# PROVIDED DATA:
----------
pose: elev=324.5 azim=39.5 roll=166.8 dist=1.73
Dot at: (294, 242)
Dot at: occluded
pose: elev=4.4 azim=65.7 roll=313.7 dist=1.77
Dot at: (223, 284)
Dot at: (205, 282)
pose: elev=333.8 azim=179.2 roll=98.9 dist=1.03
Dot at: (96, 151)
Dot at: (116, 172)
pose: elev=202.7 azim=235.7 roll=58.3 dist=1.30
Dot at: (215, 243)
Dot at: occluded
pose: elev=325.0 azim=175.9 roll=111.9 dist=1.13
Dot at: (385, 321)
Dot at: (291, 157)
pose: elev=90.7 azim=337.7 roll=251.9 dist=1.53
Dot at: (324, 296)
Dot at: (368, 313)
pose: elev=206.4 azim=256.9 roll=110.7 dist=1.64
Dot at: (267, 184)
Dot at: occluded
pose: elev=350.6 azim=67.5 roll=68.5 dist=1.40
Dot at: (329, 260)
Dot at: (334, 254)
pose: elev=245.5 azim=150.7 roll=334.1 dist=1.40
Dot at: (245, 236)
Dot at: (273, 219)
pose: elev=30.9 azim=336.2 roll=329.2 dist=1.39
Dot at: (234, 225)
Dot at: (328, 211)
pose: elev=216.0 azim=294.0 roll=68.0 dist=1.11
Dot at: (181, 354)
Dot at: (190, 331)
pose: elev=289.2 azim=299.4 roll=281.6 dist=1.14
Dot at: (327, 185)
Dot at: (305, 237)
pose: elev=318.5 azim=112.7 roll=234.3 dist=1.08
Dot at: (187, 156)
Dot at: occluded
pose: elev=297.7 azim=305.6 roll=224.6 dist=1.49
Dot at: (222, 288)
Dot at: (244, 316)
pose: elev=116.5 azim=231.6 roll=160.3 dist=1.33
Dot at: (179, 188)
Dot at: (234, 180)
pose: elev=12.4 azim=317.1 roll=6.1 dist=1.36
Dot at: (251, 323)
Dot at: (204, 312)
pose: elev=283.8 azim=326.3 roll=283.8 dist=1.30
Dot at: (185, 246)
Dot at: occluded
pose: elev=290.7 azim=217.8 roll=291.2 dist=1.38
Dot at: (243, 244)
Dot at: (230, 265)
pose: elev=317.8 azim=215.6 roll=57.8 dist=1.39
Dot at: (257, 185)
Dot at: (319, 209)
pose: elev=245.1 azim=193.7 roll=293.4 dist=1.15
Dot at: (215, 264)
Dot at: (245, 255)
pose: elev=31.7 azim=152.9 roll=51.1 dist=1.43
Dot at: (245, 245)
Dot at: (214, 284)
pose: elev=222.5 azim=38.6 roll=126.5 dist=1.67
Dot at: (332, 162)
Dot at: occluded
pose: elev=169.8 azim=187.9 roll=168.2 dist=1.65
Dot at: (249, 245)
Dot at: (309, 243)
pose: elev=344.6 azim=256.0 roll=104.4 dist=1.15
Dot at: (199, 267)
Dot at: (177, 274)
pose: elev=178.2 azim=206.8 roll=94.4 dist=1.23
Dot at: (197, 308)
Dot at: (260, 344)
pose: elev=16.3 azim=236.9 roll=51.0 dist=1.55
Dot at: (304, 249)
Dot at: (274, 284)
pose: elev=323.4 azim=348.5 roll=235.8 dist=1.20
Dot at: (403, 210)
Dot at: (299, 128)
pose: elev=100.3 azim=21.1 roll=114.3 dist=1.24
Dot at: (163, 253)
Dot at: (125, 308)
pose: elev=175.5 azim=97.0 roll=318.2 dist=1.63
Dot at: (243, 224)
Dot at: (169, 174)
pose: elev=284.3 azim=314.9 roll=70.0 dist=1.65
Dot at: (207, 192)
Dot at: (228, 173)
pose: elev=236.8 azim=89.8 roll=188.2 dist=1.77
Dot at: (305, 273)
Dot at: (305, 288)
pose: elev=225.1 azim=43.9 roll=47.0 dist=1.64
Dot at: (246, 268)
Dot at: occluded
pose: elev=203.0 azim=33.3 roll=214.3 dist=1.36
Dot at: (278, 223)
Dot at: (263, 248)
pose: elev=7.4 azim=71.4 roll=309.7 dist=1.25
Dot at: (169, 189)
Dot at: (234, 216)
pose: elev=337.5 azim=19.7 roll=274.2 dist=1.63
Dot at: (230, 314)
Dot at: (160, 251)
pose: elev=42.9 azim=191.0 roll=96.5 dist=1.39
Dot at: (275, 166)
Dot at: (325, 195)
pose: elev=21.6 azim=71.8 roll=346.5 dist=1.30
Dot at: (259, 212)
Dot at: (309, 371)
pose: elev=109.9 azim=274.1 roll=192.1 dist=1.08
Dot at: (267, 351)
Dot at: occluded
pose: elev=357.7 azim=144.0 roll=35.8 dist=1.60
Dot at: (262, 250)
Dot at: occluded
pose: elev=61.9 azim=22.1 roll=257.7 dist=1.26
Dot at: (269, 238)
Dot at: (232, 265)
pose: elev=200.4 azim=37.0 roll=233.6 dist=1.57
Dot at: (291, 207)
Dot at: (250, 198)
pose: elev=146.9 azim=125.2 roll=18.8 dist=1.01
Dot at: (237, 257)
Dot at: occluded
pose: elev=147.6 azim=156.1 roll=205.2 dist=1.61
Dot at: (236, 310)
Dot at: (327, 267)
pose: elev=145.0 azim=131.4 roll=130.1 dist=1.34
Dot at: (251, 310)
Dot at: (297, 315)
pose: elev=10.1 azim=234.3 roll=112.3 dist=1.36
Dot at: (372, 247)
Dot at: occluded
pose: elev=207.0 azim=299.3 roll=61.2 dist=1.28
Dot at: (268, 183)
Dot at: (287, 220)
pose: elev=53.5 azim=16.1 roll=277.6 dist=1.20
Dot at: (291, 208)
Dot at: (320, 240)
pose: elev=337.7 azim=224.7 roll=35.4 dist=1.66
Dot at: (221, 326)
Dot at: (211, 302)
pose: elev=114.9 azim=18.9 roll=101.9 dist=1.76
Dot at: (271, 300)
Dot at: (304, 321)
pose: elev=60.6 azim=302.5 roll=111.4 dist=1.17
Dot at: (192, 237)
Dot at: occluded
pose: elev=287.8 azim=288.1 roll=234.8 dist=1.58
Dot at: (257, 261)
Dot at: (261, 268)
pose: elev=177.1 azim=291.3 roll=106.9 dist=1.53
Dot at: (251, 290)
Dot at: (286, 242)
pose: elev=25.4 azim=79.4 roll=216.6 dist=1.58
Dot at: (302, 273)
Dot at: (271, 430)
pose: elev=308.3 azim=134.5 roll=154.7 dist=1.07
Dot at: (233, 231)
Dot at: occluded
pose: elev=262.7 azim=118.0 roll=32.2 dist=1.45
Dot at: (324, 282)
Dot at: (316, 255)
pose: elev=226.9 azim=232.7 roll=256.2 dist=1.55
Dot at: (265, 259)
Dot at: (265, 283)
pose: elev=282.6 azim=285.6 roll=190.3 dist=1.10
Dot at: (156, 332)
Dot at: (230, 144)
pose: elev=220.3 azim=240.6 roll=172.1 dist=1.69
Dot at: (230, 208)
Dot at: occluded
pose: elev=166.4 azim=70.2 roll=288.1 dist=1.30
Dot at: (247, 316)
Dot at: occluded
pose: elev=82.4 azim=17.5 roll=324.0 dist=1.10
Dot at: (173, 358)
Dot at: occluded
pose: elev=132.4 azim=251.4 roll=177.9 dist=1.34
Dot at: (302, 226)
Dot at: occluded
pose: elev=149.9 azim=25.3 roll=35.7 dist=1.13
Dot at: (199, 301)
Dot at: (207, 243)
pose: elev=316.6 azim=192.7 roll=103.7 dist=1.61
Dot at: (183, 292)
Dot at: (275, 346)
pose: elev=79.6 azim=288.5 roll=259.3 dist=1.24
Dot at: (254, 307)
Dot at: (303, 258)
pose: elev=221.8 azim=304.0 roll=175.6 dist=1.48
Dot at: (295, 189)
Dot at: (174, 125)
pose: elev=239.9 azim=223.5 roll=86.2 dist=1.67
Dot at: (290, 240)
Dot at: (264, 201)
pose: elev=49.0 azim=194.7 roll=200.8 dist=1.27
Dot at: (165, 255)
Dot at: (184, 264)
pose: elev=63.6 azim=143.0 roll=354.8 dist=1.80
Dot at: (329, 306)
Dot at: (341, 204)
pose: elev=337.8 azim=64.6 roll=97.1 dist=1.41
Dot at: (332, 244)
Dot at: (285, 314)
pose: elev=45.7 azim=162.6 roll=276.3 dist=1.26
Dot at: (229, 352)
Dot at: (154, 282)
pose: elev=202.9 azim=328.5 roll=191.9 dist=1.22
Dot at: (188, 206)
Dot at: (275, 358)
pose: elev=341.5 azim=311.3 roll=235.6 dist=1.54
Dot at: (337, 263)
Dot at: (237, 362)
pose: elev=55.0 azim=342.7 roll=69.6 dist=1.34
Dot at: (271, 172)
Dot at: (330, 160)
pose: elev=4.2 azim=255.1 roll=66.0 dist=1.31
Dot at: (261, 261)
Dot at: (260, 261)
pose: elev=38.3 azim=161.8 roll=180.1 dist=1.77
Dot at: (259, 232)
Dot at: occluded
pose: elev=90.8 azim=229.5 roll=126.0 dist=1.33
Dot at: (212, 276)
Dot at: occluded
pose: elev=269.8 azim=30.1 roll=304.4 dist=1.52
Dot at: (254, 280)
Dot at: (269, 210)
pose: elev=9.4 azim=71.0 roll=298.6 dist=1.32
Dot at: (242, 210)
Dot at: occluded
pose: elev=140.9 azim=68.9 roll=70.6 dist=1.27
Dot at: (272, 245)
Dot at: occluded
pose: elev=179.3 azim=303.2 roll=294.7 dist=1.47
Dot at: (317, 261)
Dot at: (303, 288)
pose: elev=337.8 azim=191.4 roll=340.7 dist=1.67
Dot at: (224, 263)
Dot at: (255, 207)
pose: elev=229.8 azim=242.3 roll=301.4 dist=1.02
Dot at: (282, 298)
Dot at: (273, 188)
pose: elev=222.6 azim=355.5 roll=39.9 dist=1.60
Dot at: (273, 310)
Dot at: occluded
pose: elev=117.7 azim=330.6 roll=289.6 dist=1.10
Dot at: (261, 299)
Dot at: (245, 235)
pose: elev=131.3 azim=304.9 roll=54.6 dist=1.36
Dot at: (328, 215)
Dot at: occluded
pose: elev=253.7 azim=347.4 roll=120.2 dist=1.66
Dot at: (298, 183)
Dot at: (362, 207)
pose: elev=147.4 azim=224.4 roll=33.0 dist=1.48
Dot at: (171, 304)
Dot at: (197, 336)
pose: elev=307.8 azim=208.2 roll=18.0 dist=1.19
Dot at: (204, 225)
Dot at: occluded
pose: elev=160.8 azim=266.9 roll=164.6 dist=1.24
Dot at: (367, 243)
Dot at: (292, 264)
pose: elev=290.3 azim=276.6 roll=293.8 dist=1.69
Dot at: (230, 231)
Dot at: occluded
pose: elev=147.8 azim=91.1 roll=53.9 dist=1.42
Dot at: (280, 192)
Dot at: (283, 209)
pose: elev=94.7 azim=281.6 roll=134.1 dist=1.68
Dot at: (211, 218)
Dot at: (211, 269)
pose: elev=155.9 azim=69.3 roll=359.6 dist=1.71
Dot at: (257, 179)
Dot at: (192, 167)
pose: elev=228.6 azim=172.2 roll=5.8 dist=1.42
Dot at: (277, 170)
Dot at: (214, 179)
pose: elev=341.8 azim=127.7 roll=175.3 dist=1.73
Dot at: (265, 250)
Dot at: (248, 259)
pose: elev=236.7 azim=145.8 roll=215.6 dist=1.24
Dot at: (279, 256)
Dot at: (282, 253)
----------
# EXERCISE DESCRIPTION:
Can you format the records as a numbered list, starting at the line containing "pose: elev=21.6 azim=71.8" and ending at the line containing "Dot at: (286, 242)", with both of those lines included and any blank lines left out?

# FINISHED EXERCISE:
1. pose: elev=21.6 azim=71.8 roll=346.5 dist=1.30
2. Dot at: (259, 212)
3. Dot at: (309, 371)
4. pose: elev=109.9 azim=274.1 roll=192.1 dist=1.08
5. Dot at: (267, 351)
6. Dot at: occluded
7. pose: elev=357.7 azim=144.0 roll=35.8 dist=1.60
8. Dot at: (262, 250)
9. Dot at: occluded
10. pose: elev=61.9 azim=22.1 roll=257.7 dist=1.26
11. Dot at: (269, 238)
12. Dot at: (232, 265)
13. pose: elev=200.4 azim=37.0 roll=233.6 dist=1.57
14. Dot at: (291, 207)
15. Dot at: (250, 198)
16. pose: elev=146.9 azim=125.2 roll=18.8 dist=1.01
17. Dot at: (237, 257)
18. Dot at: occluded
19. pose: elev=147.6 azim=156.1 roll=205.2 dist=1.61
20. Dot at: (236, 310)
21. Dot at: (327, 267)
22. pose: elev=145.0 azim=131.4 roll=130.1 dist=1.34
23. Dot at: (251, 310)
24. Dot at: (297, 315)
25. pose: elev=10.1 azim=234.3 roll=112.3 dist=1.36
26. Dot at: (372, 247)
27. Dot at: occluded
28. pose: elev=207.0 azim=299.3 roll=61.2 dist=1.28
29. Dot at: (268, 183)
30. Dot at: (287, 220)
31. pose: elev=53.5 azim=16.1 roll=277.6 dist=1.20
32. Dot at: (291, 208)
33. Dot at: (320, 240)
34. pose: elev=337.7 azim=224.7 roll=35.4 dist=1.66
35. Dot at: (221, 326)
36. Dot at: (211, 302)
37. pose: elev=114.9 azim=18.9 roll=101.9 dist=1.76
38. Dot at: (271, 300)
39. Dot at: (304, 321)
40. pose: elev=60.6 azim=302.5 roll=111.4 dist=1.17
41. Dot at: (192, 237)
42. Dot at: occluded
43. pose: elev=287.8 azim=288.1 roll=234.8 dist=1.58
44. Dot at: (257, 261)
45. Dot at: (261, 268)
46. pose: elev=177.1 azim=291.3 roll=106.9 dist=1.53
47. Dot at: (251, 290)
48. Dot at: (286, 242)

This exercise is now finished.